Actions to take:
a) Reproduce the part of the DC fast charger passage starting with "SiC-based components can" and going on through "must be optimized.".
b) Write what comes next in the DC fast charger passage, picking up after its final sentence.

Fast chargers provide direct DC charging to the battery.

Minimizing charging time while optimizing system efficiency is a major focus for DC Fast chargers. Component selection, voltage range and load requirements, operating costs, temperature, ruggedness and environmental protection, and reliability must be considered when designing these systems.

SiC-based components can provide better performance than traditional Si and IGBT components due to their improved operating temperature, better conduction losses, lower leakage currents, higher surge capacity and max voltage ratings, and overall better power density. To take full advantage of these benefits, however, the power conversion topologies must be optimized.

This article will look at several power conversion topologies to consider for fast-charger systems and some tools/resources that are available, as well as a summarized table with several key comparisons.

Whether in a home or public area, in a highway corridor, or for charging a fleet of vehicles, power demanded from the AC grid can range from 2.2 kW all the way to 1 MW. These systems are typically built as 20- to 50-kW AC-to-DC and DC-to-DC power blocks that can be scaled to meet higher or lower demand based on the charging location and vehicle type. A graphical view of the power levels and how systems are typically stacked is below:

An infographic showing the wide range of charging options and power levels available to Fast DC Chargers

The next step in the design is to analyze the practicalities in DC Fast charging applications. Firstly, these chargers are installed at public areas where a wide battery voltage and a wide load profile is expected. As an example, most EV’s on the road today have batteries in the 350-450V range while newer models are being introduced with 800V batteries. Additionally, each of these EV batteries have different charging profiles which means that EV chargers need to be designed for a wide load profile with high full load capability. Additionally, customer behavior is also important to analyze because unlike home chargers, the vehicle is almost always driven to a charging location which translates to a warm battery and a quick ramp to peak charging power. You can see this on the top left graph along with the ramp down at 80% of battery capacity as recommended by several battery manufacturers.

From a commercial operator perspective, operating costs are critical for investment. As an example, for a single 360kW charging station, 2% better efficiency for a station operating for 12 hrs/day with a 25c/kwH assumption gives a ~$22/day saving per station. The dynamic nature of the EV market also drives the need for high flexibility for new models and smaller installation footprints

Below we can summarize the system objectives for a fast charger system:

  • Wide battery voltage range (350V-800V)
  • Wide load profile (single/multiple vehicles) and battery buffers (for high performance vehicles)
  • Optimized for charging at full load
  • Bi-directionality for return-to-grid applications
  • Flexible, can adapt to new industry trends/standards
  • Small installation footprint
  • Reduced operating costs, allow for profitability
  • Rugged, wide operating temperature

Let’s explore some power topologies while keeping in mind the above requirements and design goals.

Information given:
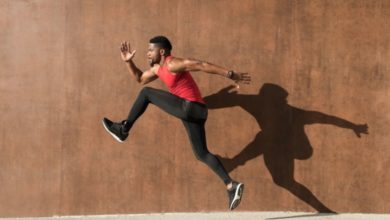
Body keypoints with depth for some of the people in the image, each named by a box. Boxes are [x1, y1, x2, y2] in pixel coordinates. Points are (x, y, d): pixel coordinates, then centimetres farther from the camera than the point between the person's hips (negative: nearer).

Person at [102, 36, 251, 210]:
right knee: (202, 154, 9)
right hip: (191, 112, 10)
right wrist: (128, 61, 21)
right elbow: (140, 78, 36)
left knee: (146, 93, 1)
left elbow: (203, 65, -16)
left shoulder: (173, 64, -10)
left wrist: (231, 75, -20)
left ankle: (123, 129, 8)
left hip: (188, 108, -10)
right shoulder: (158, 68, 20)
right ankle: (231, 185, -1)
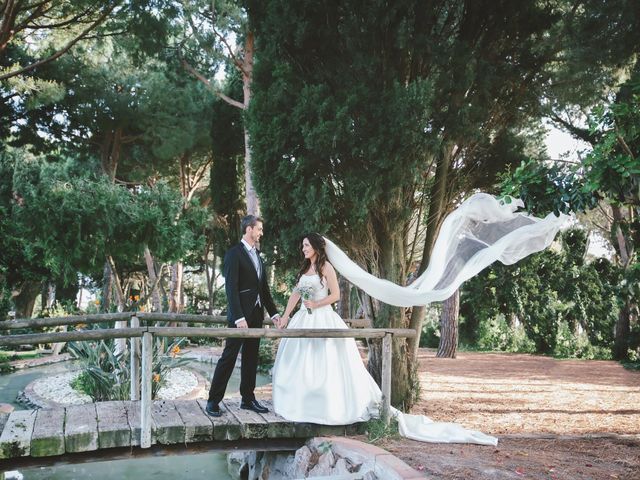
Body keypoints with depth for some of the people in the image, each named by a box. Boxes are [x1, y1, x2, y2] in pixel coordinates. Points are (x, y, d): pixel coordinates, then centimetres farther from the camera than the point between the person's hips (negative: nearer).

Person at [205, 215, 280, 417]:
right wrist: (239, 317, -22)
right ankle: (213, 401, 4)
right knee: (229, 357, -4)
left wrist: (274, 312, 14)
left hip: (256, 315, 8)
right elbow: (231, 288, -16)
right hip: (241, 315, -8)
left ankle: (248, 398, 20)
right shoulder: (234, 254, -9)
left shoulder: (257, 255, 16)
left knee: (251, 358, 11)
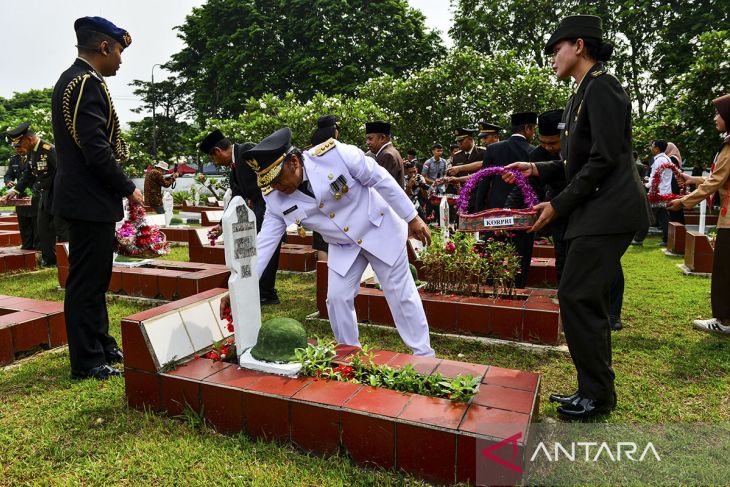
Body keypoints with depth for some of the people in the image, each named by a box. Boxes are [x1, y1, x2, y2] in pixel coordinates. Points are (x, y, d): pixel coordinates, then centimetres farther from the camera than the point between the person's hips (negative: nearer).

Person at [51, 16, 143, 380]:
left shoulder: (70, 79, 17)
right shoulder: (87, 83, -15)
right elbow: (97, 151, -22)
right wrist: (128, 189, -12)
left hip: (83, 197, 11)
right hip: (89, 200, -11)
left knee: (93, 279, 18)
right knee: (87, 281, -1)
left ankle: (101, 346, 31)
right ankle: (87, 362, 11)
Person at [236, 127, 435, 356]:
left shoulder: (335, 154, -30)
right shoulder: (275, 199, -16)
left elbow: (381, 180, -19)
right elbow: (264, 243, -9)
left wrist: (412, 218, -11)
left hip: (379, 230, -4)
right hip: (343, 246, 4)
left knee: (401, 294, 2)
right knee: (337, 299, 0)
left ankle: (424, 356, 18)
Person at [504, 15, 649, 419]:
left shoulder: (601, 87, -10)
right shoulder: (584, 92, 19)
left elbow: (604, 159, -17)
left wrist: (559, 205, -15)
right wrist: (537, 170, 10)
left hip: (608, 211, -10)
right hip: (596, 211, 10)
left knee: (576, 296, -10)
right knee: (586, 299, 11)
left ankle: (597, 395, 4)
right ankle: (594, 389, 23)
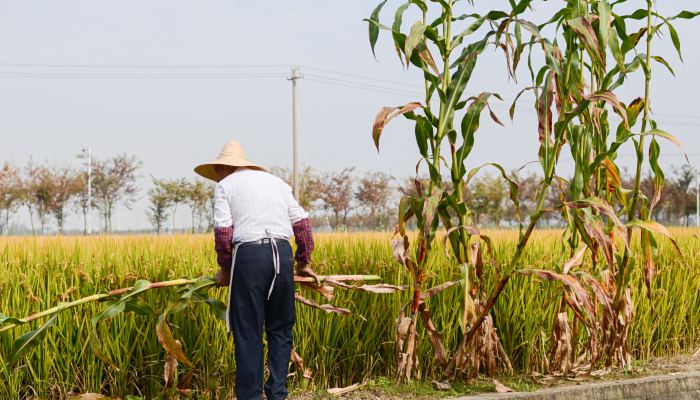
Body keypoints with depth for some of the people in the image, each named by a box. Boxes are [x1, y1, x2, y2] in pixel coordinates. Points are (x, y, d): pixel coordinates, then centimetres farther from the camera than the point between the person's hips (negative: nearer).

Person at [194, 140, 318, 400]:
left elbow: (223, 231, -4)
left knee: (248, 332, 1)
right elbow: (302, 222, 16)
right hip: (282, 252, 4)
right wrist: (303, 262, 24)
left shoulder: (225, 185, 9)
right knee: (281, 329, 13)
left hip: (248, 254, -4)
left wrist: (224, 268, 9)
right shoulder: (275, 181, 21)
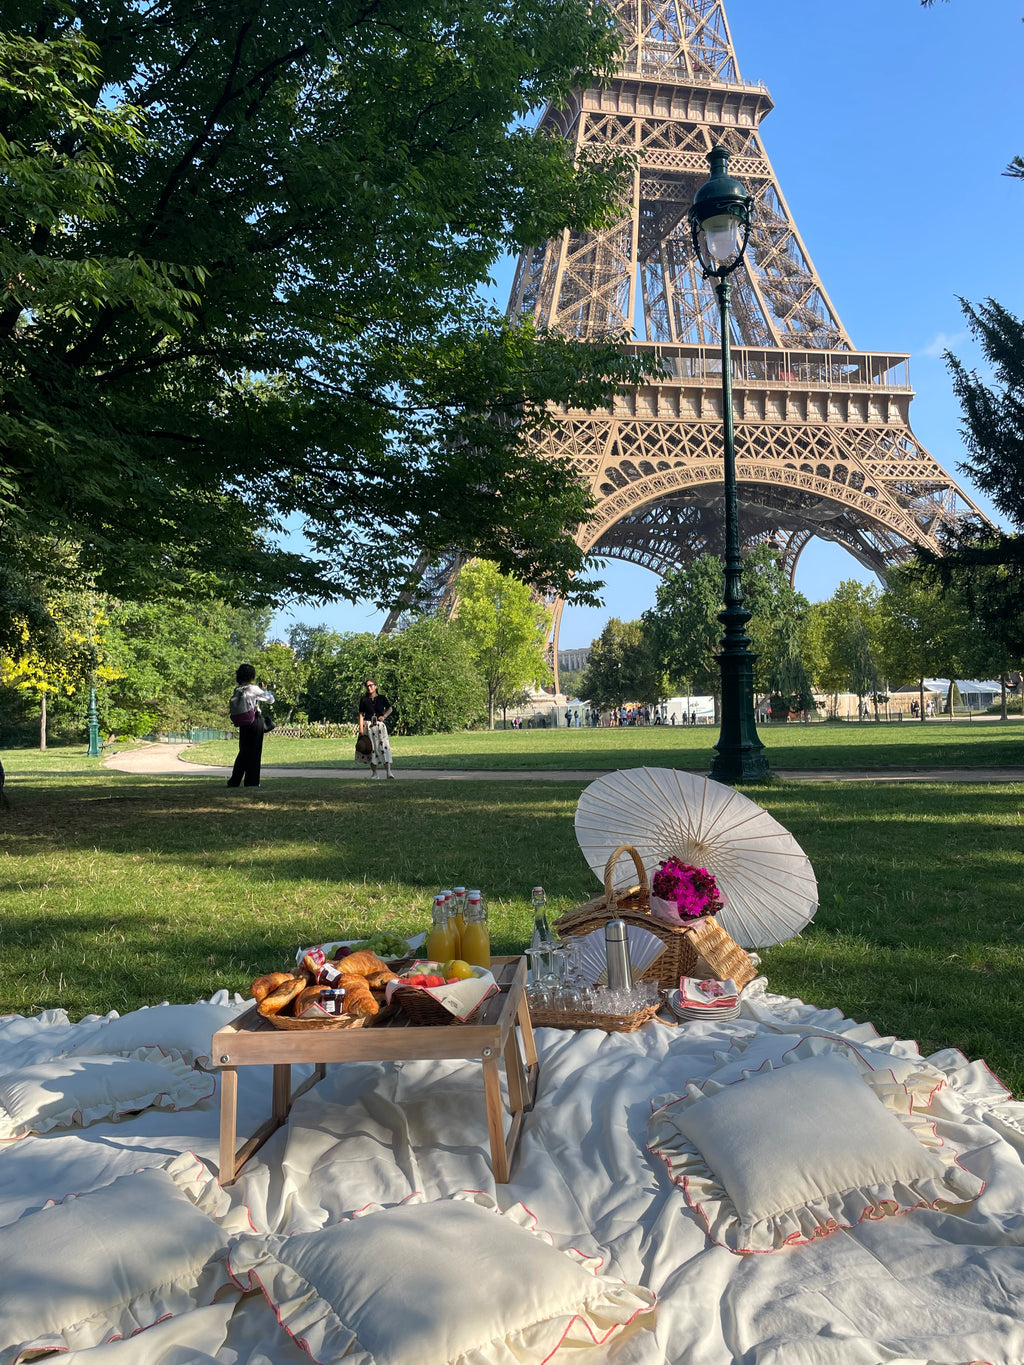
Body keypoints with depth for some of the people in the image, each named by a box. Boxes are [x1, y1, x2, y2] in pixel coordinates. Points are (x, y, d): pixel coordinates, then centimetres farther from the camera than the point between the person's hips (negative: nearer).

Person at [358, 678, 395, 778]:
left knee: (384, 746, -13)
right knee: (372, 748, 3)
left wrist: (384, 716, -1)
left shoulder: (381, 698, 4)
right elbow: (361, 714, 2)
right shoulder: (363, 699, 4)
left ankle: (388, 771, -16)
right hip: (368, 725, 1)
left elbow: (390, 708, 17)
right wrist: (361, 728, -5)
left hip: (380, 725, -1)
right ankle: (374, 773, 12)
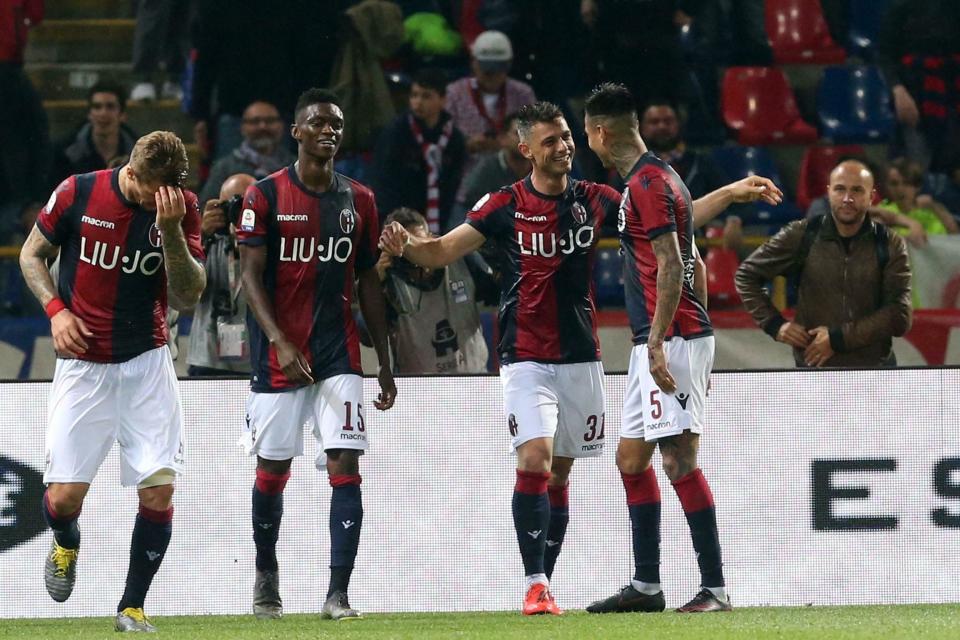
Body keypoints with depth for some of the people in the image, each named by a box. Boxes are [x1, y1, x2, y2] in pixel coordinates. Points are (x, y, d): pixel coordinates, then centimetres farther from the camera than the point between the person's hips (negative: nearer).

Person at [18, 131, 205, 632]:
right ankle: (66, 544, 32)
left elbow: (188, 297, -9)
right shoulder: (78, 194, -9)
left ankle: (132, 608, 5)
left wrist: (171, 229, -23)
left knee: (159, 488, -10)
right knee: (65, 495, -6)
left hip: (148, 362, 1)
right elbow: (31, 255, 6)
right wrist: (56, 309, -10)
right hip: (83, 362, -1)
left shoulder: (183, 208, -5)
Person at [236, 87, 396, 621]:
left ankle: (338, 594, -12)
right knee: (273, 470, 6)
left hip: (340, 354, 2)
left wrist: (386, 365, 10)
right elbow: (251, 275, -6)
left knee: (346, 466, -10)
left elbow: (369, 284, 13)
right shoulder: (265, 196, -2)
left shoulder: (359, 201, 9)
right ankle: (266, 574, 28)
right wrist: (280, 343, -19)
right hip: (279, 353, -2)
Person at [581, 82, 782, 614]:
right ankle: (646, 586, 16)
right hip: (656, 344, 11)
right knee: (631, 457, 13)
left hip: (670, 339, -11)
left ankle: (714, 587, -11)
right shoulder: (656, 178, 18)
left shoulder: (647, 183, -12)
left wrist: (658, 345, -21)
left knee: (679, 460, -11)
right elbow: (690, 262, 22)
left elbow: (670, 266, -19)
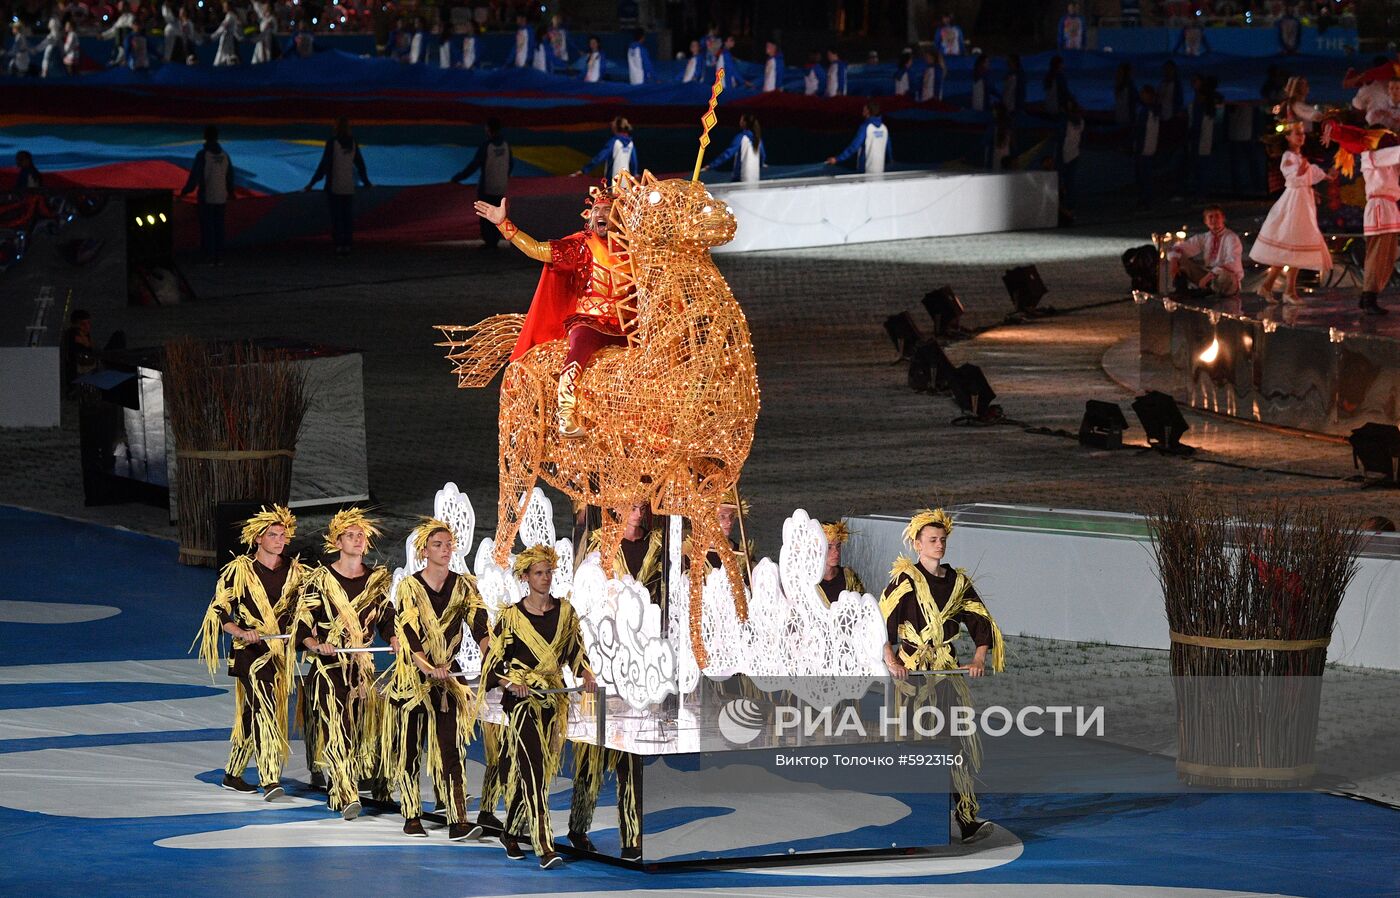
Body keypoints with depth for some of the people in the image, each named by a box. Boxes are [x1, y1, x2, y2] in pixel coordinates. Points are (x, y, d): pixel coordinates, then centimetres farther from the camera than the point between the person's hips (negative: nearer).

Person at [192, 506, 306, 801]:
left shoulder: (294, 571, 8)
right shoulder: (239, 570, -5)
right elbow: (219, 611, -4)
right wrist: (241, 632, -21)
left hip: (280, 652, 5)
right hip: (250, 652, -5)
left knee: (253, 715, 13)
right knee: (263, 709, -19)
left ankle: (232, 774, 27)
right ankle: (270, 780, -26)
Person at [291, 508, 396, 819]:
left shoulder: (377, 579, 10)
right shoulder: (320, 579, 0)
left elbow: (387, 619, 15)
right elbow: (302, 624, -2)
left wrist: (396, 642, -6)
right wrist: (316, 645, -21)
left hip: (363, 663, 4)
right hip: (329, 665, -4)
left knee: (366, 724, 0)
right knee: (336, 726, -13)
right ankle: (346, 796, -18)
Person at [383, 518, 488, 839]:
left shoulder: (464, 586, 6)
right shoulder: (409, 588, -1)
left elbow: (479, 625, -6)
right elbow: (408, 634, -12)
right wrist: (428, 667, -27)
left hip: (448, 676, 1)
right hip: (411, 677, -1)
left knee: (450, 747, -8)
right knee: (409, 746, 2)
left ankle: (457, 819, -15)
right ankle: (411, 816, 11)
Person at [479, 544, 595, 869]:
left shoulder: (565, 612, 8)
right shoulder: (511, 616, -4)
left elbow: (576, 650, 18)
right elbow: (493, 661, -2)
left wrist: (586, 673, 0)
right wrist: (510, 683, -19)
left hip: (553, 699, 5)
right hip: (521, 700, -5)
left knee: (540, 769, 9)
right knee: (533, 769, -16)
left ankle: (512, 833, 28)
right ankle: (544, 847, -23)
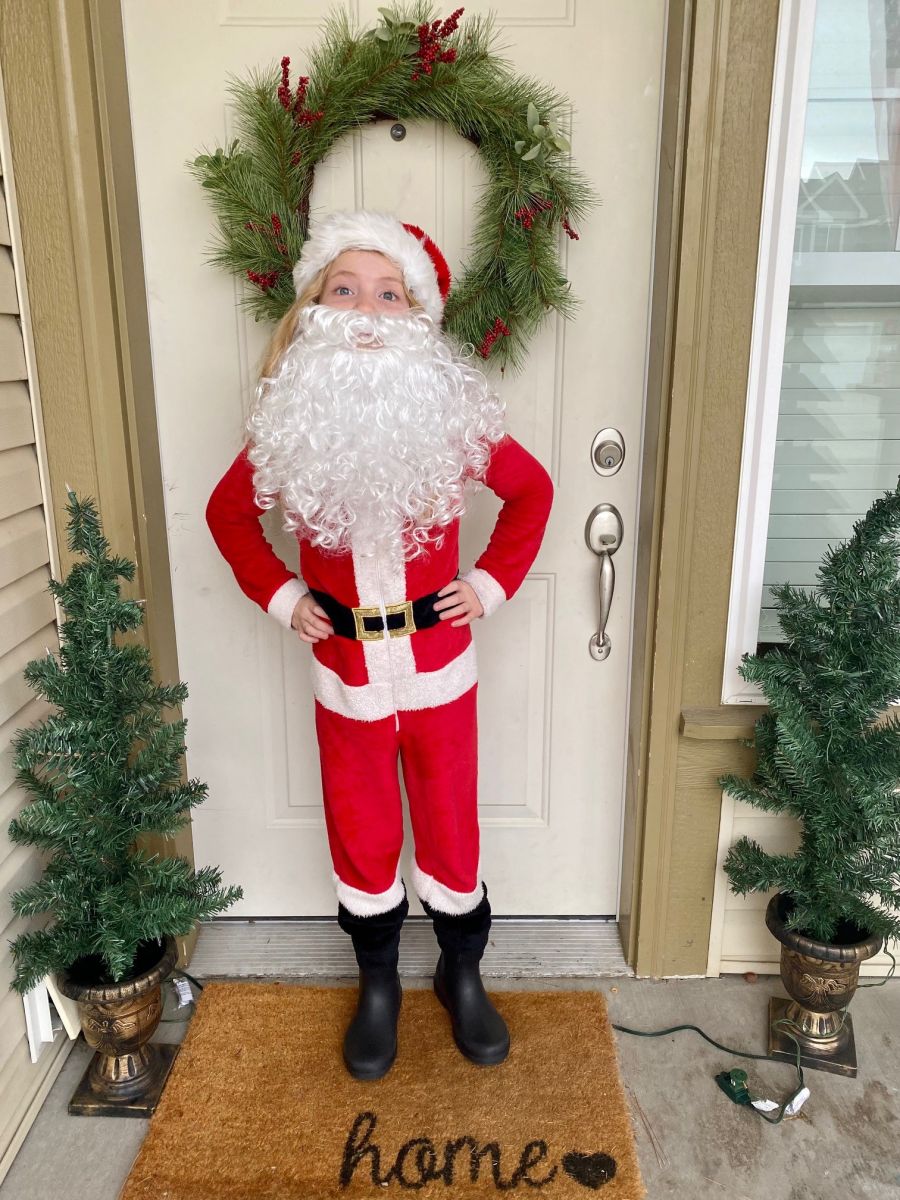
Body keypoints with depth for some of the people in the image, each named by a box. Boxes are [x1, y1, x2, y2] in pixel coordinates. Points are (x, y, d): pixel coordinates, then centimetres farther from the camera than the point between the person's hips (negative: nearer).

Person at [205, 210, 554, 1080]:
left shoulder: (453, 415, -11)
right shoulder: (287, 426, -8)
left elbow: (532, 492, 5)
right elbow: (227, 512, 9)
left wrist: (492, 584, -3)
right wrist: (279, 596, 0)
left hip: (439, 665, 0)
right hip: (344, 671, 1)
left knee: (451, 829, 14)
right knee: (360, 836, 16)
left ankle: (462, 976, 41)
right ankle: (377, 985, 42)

Responses by item number:
a)
SiC-based components can provide better performance than traditional Si and IGBT components due to their improved operating temperature, better conduction losses, lower leakage currents, higher surge capacity and max voltage ratings, and overall better power density. To take full advantage of these benefits, however, the power conversion topologies must be optimized.

b)
AC-DC Conversion

Topology 1 – (AC-DC): 3-Phase 2-Level Bidirectional Active Front End AC/DC Converter

The first AC/DC option is a simple six-switch, two-level active front end (AFE) configuration incorporating six Wolfspeed 1200V SiC MOSFETs (shown in Figure 1) that provides 25kW. Overall, many improvements can be observed when comparing the SiC components with IGBT devices (also shown in Figure 1).

Circuit diagram showing a 3 phrase 2 level Active Front Ends
Metric
IGBT
SiC
Fsw
20kHz
45kHz
Power Density
3.5kW/L
4.5kW/L
Efficiency
97.2%
98.2%
Cost
IGBT
SiC
Switch
32%
62%
Choke
40%
19%
Driver
9%
9%
Thermal
19%
10%

Figure 1: Three-phase, two-level bidirectional AFE (top) and IGBT vs. SiC comparison (bottom)

Table 1 describes the benefits and challenges associated with this configuration.

Benefits
Challenges
SiC enables smaller choke with 2.5x Fsw
Can’t reduce frequency further to balance core loss
Low component count and low cost
High DC+/- swing adds MOSFET stress and loss
Mature control scheme
Hard-switched topology introduces EMI concerns
Overall simplicity
Large inherent footprint driven by size of choke

Table 1. 3-Phase 2-Level AFE Benefits vs. Challenges

Employing six SiC MOSFETs, such as the 32-mΩ C3M0032120K by Wolfspeed, can reach a high efficiency (and reduce cost while increasing power density). Another non-discrete option is a single CCB021M12FM3 Wolfpack module providing 25kW. Using an additional module in parallel will double the power rating to 50 kW.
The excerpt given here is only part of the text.